Oct. 10 (UPI) -- British authorities told asylum seekers they will be returned to an accommodation barge moored on the country's south coast two months after the vessel was evacuated due to the discovery of Legionella bacteria aboard.
The men began receiving letters Monday notifying them that they will be compulsorily moved back onto the 10,000 ton Bibby Stockholm, moored in Portland in Dorset, next week "following the vessel completing all necessary tests," the Home Office said.
"The letters confirm the next steps for asylum seekers and reiterate that all asylum accommodation continues to be offered on a no-choice basis," said a spokesperson.
"Delivering alternative accommodation sites, such as the vessel, is more affordable for taxpayers and more manageable for communities, due to healthcare and catering facilities on site, 24/7 security and the purpose-built safe accommodation they provide."
The government launched the scheme in April as part of a strategy to "reduce the unsustainable pressure on the U.K.'s asylum system and cut the cost to the taxpayer caused by the significant increase in Channel crossings" with hotel accommodation for tens of thousands of asylum seekers running at $7.47 million a day.
The cost of hotel accommodations has now risen to $9.8 million a day.

=====

- Your tasks
1. Please copy everything from "The government launched" down to "to $9.8 million a day." in the barge report word for word.
2. List the features that the barge report's spokesperson credits alternative accommodation sites with providing.
3. According to the barge report, why was the Bibby Stockholm evacuated?

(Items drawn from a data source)
=====

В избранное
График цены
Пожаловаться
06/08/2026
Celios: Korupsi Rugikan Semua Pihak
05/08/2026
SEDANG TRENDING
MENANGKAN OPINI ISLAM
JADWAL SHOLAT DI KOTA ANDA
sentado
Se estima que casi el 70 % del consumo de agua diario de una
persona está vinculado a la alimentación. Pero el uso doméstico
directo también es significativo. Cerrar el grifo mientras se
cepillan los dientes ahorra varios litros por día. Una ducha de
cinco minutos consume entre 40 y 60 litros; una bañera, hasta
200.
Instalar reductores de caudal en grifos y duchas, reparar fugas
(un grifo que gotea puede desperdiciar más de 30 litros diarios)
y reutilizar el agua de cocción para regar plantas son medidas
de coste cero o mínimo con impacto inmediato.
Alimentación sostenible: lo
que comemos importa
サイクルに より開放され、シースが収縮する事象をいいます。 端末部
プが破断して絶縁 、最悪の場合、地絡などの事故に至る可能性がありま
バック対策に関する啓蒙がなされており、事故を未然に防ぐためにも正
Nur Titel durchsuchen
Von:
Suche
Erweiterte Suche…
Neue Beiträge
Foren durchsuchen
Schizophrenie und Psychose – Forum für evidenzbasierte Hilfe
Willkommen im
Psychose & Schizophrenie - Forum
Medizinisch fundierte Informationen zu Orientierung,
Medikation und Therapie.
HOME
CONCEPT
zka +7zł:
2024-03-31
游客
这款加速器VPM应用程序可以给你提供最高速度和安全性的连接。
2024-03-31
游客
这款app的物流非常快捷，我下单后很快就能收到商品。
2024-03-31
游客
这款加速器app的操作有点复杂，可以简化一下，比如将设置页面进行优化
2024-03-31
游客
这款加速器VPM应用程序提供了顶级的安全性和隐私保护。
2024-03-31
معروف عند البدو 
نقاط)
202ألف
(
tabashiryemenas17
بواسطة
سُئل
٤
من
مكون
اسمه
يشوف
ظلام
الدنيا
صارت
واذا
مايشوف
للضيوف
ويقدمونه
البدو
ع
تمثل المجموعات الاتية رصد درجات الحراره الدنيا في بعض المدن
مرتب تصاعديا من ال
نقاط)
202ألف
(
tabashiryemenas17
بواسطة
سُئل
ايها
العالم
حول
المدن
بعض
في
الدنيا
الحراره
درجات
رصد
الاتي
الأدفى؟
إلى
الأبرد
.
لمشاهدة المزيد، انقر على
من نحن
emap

=====

- Answers provided
1.
The government launched the scheme in April as part of a strategy to "reduce the unsustainable pressure on the U.K.'s asylum system and cut the cost to the taxpayer caused by the significant increase in Channel crossings" with hotel accommodation for tens of thousands of asylum seekers running at $7.47 million a day.
The cost of hotel accommodations has now risen to $9.8 million a day.

2.
Healthcare facilities on site
Catering facilities on site
24/7 security
Purpose-built safe accommodation

3. Legionella bacteria were discovered aboard.